Beside him on the seat was Paul the footman, a relatively new arrival to Mr. Devon St. John's rather considerable staff. Paul was inclined to agree with John the coachman. "Dark, it is. It fair makes me shiver in me boots. Are ye sure we've come to the right place?"
"Mr. St. John said to go to Kilkairn Castle and to Kilkairn Castle we've come." The coachman shook his head disgustedly. "Though to tell ye the truth, I think Mr. St. John has bumped his noggin."
"Why do ye think that?"
"Just look at the facts. First he leaves his own brother's weddin' afore it even begins and then he orders us to bring him here, drivin' through godforsaken rain fer days on end. And when we do get to this lumbering pile of stone, there's nary a light on!" He sourly regarded the bleak building in front of them. "Looks deserted and hainted by ghosties, if I ain't mistaken."
Paul stood, stealing yet another glance at the dark edifice before them. While he wasn't a great believer in ghosties, the castle definitely left him with an uneasy, spine-tingling sensation that was as unnerving as the constant pour of rain.
Biting back a sigh, Paul made his way down from the seat, landing in a huge puddle of muck that sank his wet boots up to his ankles. "The drive's a rank mess."

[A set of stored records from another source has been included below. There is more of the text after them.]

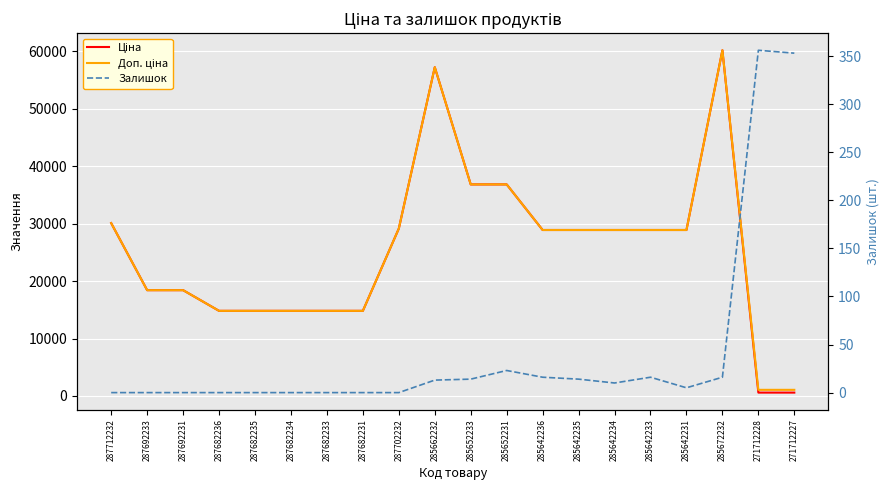

Count the number of data series in this chart.

3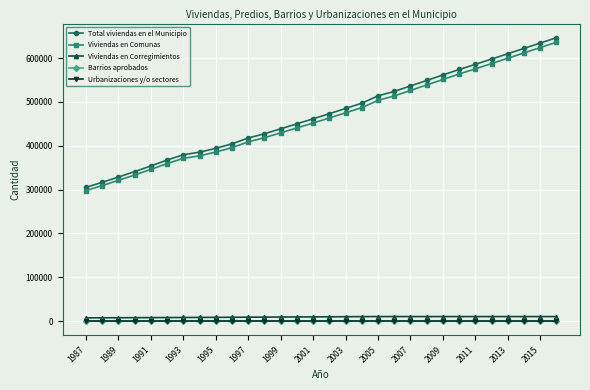

Which series has the largest range (max minus min)?

Total viviendas en el Municipio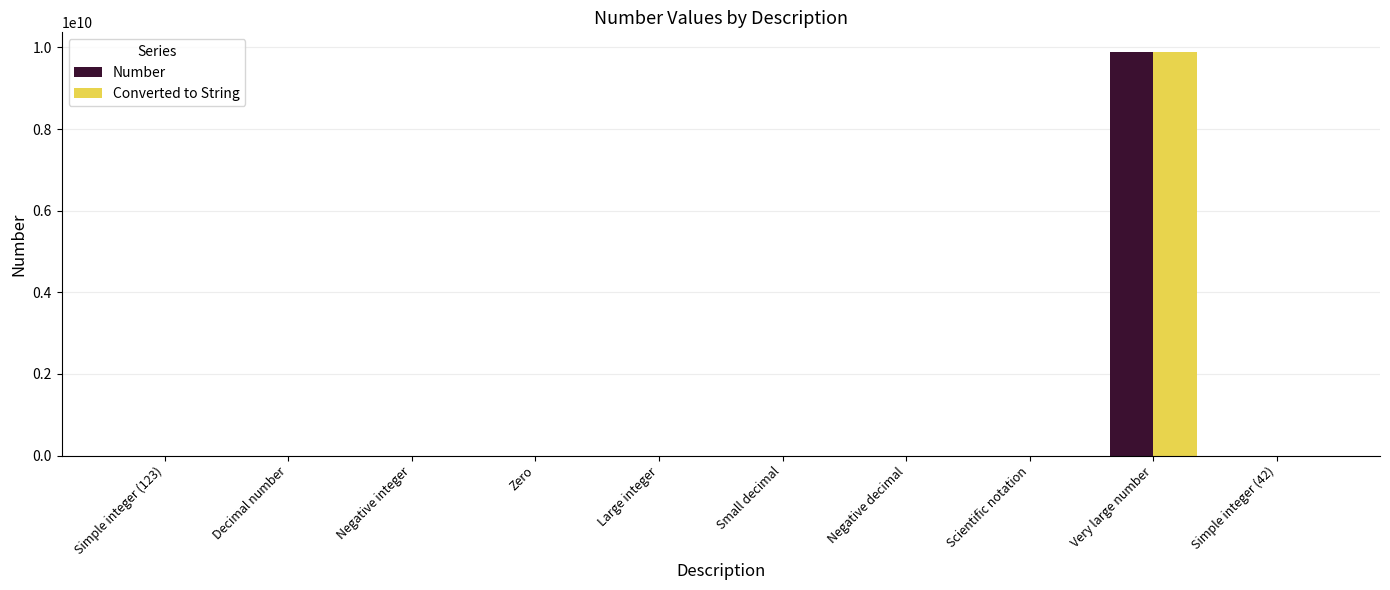

Is the value of Converted to String at Very large number greater than the value of Number at Small decimal?

Yes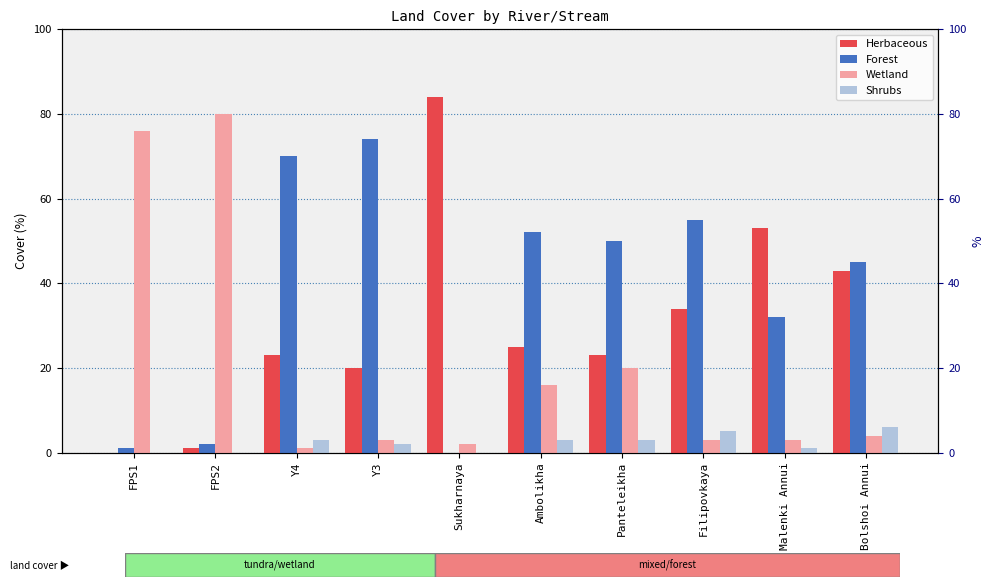

What is the average value of the Herbaceous series?

31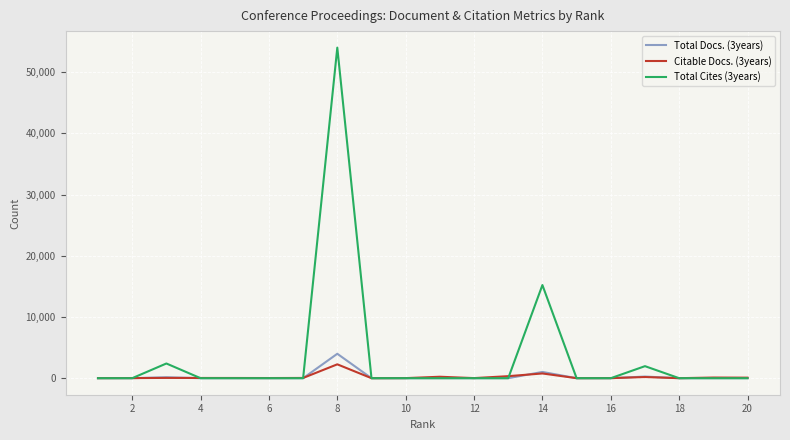

Which series has the largest total across all categories?

Total Cites (3years)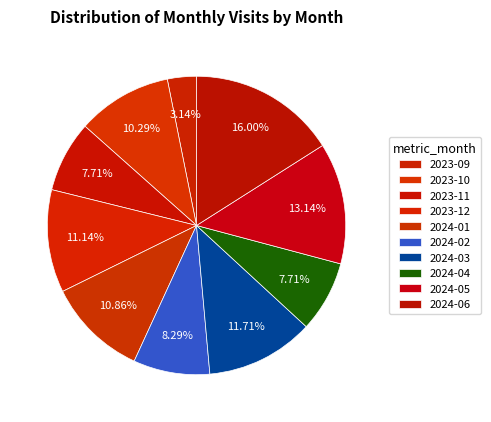

Which slice is the smallest?

2023-09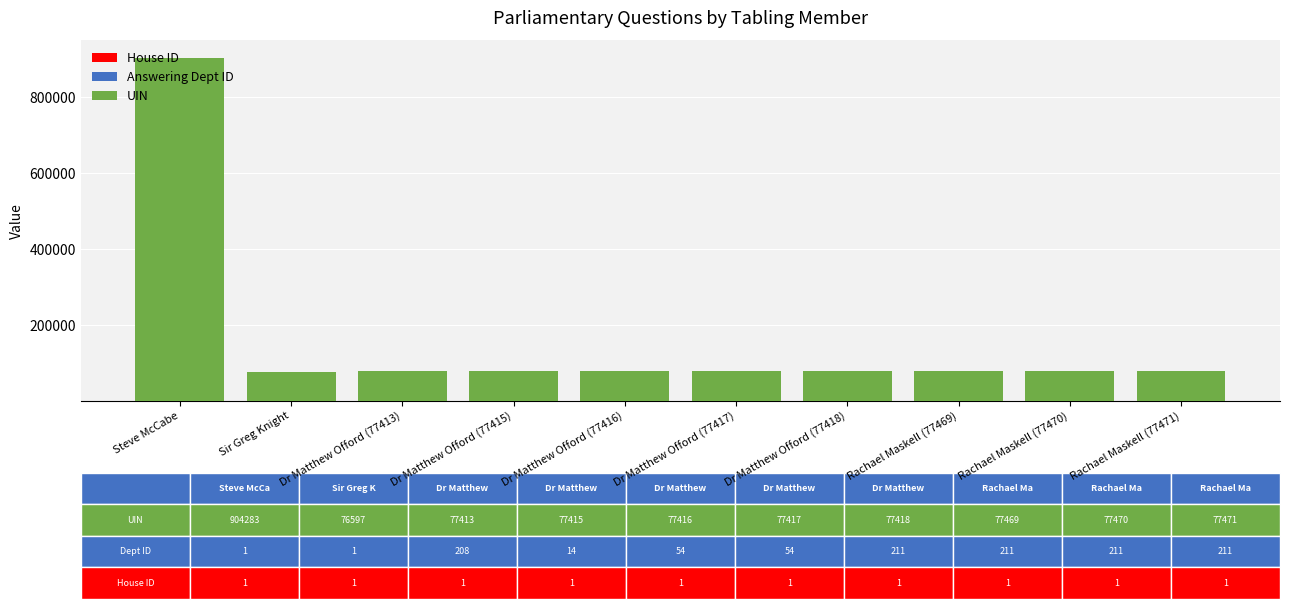

Are the bars grouped side by side (vs. stacked)?

No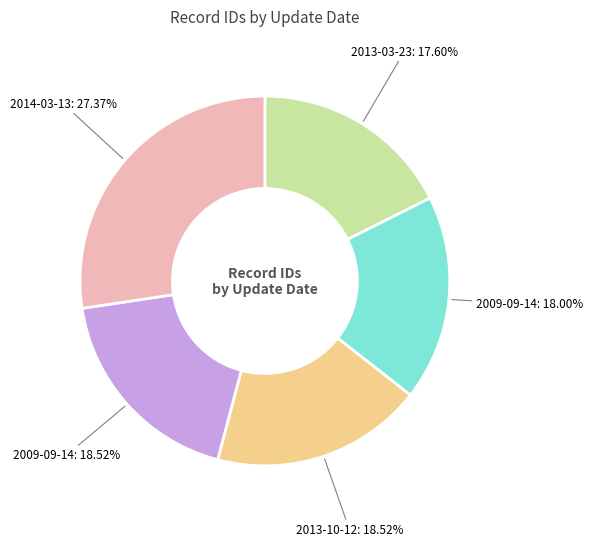

Is there any slice that represents more than half of the pie?

No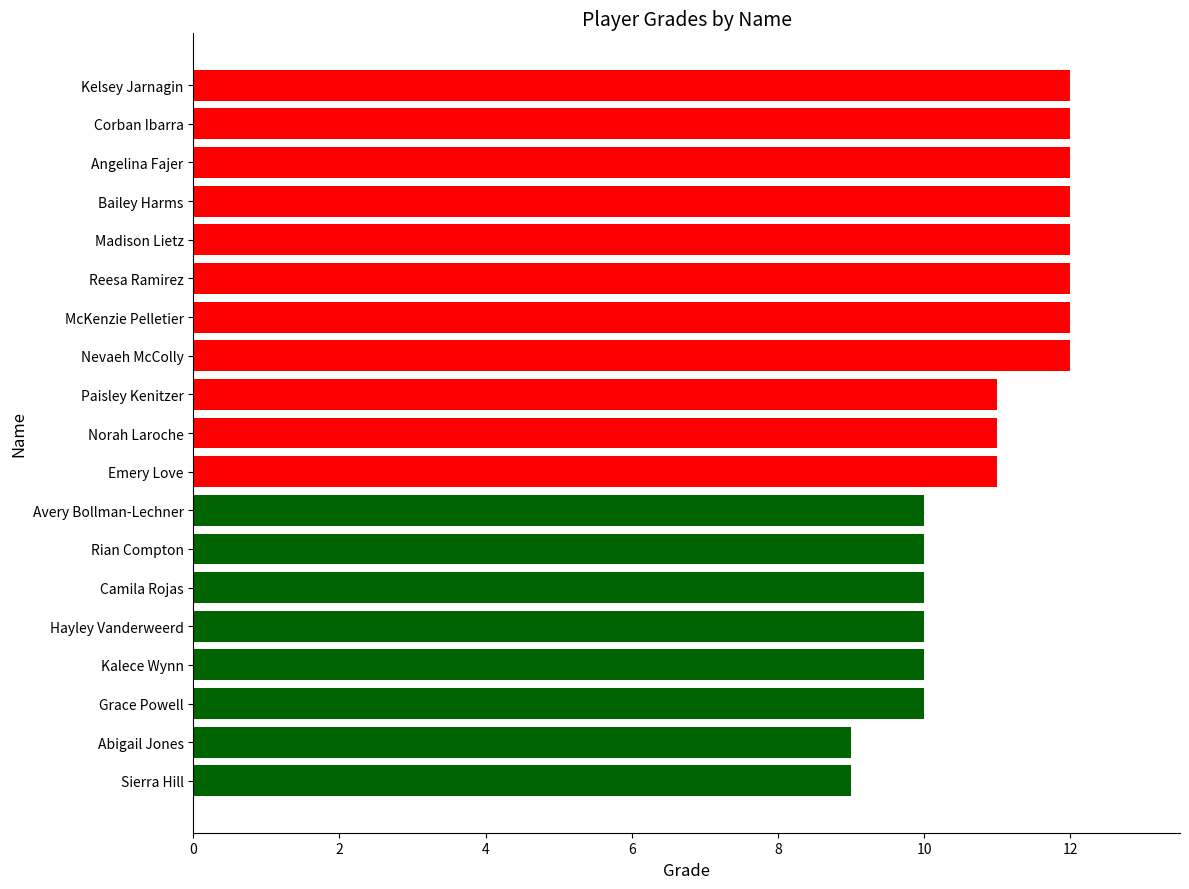

Reading bottom to top, extract all data points from this chart.

Sierra Hill=9	Abigail Jones=9	Grace Powell=10	Kalece Wynn=10	Hayley Vanderweerd=10	Camila Rojas=10	Rian Compton=10	Avery Bollman-Lechner=10	Emery Love=11	Norah Laroche=11	Paisley Kenitzer=11	Nevaeh McColly=12	McKenzie Pelletier=12	Reesa Ramirez=12	Madison Lietz=12	Bailey Harms=12	Angelina Fajer=12	Corban Ibarra=12	Kelsey Jarnagin=12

"I only hopes they've a barn, though I daresay it is as leaky as a sieve, judging from the looks of things. Didn't they knowed we was comin'?"
"They was tol'. I posted the letter for Mr. St. John meself." Paul tugged his hat lower, though it was so wet it no longer protected him from anything the elements had to offer. He hoped the owner of the castle was not as ramshackle as his edifice and had a place prepared for them all.
Holding this warming thought in place, the footman trudged back to open the door for his master, stopping to collect a lantern from a side hook. It took a while to get the blasted lamp lit.
He carried the lantern to the door and hung it on a hook there, the golden pool of light greatly diminished by the weather. He tugged on the door handle, opened it, and then let down the steps.